Task:
From the records below, output exactly the lines running from the line containing "eben haben, zusammen mit einigen gestiegenen" through the line containing "verifierade för din", and no others.

Data extracted from a collection
● ● ● ● ●

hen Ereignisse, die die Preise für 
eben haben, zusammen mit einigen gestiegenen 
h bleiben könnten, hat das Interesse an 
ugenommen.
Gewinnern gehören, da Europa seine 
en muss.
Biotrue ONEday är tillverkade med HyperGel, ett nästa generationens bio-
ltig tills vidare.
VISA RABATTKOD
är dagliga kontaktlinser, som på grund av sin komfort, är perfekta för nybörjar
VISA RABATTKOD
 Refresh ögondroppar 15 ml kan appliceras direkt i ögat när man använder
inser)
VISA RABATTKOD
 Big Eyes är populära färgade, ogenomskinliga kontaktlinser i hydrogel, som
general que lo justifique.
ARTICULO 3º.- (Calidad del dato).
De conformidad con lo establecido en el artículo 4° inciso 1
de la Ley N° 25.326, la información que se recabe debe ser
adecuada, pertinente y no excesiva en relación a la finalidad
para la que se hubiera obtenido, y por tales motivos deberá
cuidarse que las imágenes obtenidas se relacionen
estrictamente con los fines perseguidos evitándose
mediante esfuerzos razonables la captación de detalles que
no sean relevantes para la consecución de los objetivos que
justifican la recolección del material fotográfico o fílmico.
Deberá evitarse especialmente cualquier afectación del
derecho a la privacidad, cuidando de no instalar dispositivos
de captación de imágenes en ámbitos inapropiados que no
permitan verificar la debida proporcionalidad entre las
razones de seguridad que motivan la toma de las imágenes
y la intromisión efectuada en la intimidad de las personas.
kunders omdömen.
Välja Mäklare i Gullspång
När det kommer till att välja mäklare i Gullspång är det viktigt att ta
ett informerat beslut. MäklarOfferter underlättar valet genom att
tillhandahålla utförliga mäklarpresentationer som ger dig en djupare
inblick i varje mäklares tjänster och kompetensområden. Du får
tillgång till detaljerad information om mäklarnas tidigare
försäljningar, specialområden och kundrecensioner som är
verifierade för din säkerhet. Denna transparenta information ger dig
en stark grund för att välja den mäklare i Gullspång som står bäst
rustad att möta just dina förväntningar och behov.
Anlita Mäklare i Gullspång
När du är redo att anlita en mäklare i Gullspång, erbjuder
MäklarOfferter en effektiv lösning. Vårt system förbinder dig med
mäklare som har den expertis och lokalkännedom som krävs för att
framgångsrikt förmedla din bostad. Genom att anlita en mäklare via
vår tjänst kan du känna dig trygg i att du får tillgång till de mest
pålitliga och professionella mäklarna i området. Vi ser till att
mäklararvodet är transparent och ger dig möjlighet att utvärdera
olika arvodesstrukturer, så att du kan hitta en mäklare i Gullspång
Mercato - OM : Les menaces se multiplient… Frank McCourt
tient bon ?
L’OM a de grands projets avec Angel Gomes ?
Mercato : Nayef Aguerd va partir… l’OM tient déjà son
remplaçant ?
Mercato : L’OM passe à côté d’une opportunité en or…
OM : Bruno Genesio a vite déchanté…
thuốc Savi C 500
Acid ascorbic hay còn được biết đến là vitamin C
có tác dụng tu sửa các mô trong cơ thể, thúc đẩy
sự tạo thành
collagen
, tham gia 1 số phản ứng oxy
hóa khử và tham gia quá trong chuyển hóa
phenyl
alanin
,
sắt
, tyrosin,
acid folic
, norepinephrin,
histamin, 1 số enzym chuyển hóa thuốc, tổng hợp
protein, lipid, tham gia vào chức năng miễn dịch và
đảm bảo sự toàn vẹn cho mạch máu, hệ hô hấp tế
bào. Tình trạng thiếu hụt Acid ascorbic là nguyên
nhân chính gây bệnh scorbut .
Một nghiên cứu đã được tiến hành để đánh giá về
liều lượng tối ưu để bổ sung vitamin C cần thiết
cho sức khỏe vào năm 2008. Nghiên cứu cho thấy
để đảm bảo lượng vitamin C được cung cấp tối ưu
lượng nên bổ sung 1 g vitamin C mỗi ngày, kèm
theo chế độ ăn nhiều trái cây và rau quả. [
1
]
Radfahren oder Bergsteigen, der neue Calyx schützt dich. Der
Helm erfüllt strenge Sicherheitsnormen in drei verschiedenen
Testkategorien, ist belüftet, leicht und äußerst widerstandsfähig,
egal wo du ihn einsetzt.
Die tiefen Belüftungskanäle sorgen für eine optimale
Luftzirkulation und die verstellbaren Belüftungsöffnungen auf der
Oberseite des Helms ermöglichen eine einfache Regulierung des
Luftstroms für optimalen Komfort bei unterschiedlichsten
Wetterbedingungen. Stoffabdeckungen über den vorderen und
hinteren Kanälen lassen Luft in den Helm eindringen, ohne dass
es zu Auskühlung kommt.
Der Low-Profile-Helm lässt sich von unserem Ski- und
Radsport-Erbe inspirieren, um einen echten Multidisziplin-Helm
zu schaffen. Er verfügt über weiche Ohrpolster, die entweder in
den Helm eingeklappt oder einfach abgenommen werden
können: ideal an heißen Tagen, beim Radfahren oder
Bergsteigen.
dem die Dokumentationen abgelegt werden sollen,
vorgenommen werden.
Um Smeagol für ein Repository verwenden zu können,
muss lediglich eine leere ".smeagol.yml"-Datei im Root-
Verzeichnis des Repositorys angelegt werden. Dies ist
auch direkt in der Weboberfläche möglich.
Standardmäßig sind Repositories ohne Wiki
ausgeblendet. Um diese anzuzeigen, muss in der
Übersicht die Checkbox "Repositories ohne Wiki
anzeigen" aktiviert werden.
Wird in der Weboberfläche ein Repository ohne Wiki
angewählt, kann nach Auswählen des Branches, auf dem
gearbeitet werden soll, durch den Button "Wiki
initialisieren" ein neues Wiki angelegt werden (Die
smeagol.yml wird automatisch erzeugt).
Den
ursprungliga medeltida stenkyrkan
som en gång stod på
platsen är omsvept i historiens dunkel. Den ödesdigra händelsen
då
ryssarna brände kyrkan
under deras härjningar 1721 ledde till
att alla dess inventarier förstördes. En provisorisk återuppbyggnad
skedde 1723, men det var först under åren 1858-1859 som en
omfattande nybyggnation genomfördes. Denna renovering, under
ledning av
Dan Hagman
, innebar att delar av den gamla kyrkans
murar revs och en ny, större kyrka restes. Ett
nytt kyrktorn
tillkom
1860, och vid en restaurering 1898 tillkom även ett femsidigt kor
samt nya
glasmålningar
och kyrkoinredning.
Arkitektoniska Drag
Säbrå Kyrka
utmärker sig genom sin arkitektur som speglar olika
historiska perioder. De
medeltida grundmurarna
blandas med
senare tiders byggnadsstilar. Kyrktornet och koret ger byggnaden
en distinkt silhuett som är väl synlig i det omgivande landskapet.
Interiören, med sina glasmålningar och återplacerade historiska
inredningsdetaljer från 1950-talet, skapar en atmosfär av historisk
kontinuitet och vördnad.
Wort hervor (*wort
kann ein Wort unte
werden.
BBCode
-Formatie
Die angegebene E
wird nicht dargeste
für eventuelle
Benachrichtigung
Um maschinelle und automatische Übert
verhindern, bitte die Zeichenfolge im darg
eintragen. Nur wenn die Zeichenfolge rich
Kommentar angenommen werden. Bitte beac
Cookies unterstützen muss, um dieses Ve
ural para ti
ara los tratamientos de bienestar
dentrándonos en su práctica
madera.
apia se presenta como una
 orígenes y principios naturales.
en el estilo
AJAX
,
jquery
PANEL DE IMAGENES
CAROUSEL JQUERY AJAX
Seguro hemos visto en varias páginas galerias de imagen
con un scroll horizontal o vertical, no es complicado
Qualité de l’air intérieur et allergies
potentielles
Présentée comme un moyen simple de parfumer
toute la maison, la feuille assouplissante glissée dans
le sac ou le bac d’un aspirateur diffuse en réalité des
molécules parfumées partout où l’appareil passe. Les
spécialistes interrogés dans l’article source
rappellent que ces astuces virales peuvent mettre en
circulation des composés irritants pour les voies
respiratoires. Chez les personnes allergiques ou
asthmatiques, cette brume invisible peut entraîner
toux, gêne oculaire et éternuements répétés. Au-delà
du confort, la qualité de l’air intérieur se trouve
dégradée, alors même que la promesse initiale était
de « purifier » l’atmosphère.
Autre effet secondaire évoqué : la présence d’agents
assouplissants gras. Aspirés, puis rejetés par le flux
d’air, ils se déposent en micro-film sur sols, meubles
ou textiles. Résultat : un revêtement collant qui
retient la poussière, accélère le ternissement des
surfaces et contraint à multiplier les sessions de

● ● ● ● ●

Answer to this task:
eben haben, zusammen mit einigen gestiegenen 
h bleiben könnten, hat das Interesse an 
ugenommen.
Gewinnern gehören, da Europa seine 
en muss.
Biotrue ONEday är tillverkade med HyperGel, ett nästa generationens bio-
ltig tills vidare.
VISA RABATTKOD
är dagliga kontaktlinser, som på grund av sin komfort, är perfekta för nybörjar
VISA RABATTKOD
 Refresh ögondroppar 15 ml kan appliceras direkt i ögat när man använder
inser)
VISA RABATTKOD
 Big Eyes är populära färgade, ogenomskinliga kontaktlinser i hydrogel, som
general que lo justifique.
ARTICULO 3º.- (Calidad del dato).
De conformidad con lo establecido en el artículo 4° inciso 1
de la Ley N° 25.326, la información que se recabe debe ser
adecuada, pertinente y no excesiva en relación a la finalidad
para la que se hubiera obtenido, y por tales motivos deberá
cuidarse que las imágenes obtenidas se relacionen
estrictamente con los fines perseguidos evitándose
mediante esfuerzos razonables la captación de detalles que
no sean relevantes para la consecución de los objetivos que
justifican la recolección del material fotográfico o fílmico.
Deberá evitarse especialmente cualquier afectación del
derecho a la privacidad, cuidando de no instalar dispositivos
de captación de imágenes en ámbitos inapropiados que no
permitan verificar la debida proporcionalidad entre las
razones de seguridad que motivan la toma de las imágenes
y la intromisión efectuada en la intimidad de las personas.
kunders omdömen.
Välja Mäklare i Gullspång
När det kommer till att välja mäklare i Gullspång är det viktigt att ta
ett informerat beslut. MäklarOfferter underlättar valet genom att
tillhandahålla utförliga mäklarpresentationer som ger dig en djupare
inblick i varje mäklares tjänster och kompetensområden. Du får
tillgång till detaljerad information om mäklarnas tidigare
försäljningar, specialområden och kundrecensioner som är
verifierade för din säkerhet. Denna transparenta information ger dig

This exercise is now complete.